While there are already existing federal, state and local laws that protect immigrant workers regardless of status, many immigrants aren’t aware of this, according to Council Member Shahana Hanif, who sponsors Intro. 569. The legislation would compile all those protections into a single document to be distributed to employees annually. Employers would also be required to “conspicuously” display the bill of rights in the workplace – or in the case of delivery workers and other app based workers, on the mobile app.
Call on your council members to support Intro 569.
Toward the end of Klein’s excellent interview of Matthew Desmond, he explained what we all lose by living in a society divided into haves and have-nots:
[T]here’s some spiritual violence we do to our lives when we live apart from each other, when we’re segregated from each other, and when we kind of clutch on to money is our only security in America that we have kind of a stingy, frightened affluence.
I wish that the progressive coalition that called for higher taxes on wealthy New Yorkers had prevailed in Albany.

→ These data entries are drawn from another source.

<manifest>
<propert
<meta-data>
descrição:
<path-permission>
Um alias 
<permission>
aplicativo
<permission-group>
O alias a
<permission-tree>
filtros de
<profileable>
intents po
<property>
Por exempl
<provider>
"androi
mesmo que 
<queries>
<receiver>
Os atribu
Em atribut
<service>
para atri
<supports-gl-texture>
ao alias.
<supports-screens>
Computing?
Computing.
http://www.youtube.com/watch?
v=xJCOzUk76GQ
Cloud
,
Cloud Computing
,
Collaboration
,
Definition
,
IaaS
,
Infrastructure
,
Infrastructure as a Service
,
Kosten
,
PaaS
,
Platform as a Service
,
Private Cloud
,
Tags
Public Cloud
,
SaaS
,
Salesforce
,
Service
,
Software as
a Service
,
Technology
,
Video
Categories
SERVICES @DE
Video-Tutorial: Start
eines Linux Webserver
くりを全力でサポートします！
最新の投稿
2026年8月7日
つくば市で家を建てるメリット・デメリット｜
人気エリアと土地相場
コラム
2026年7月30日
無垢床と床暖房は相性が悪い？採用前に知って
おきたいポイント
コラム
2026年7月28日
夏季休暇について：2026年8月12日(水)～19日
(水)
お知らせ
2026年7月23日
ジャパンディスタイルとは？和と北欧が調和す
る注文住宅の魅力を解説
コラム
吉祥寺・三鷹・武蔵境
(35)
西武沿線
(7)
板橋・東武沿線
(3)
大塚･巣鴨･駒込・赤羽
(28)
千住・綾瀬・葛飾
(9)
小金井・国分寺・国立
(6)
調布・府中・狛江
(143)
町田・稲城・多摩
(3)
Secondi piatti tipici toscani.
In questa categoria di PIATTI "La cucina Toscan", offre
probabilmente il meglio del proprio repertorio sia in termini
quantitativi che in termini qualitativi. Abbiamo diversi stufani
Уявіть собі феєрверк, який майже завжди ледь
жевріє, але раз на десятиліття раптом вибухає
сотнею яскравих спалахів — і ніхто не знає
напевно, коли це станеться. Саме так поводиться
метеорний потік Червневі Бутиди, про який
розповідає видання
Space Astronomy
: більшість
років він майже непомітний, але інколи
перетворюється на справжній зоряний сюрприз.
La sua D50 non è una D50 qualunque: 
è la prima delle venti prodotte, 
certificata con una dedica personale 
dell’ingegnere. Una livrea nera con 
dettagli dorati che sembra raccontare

Instead, stingy, frightened affluence continues to hold us in its clutches.
Tell Congress that we need fair pay for care workers. This quick action comes from Caring Across Generations.
It is May Day, of course, which is celebrated in much of the world with demonstrations and rallies in support of workers. Bring your loud-mouth tendencies.
Come out to Foley Square after work and give voice to the distress and the hope of workers who are trying to make it in New York.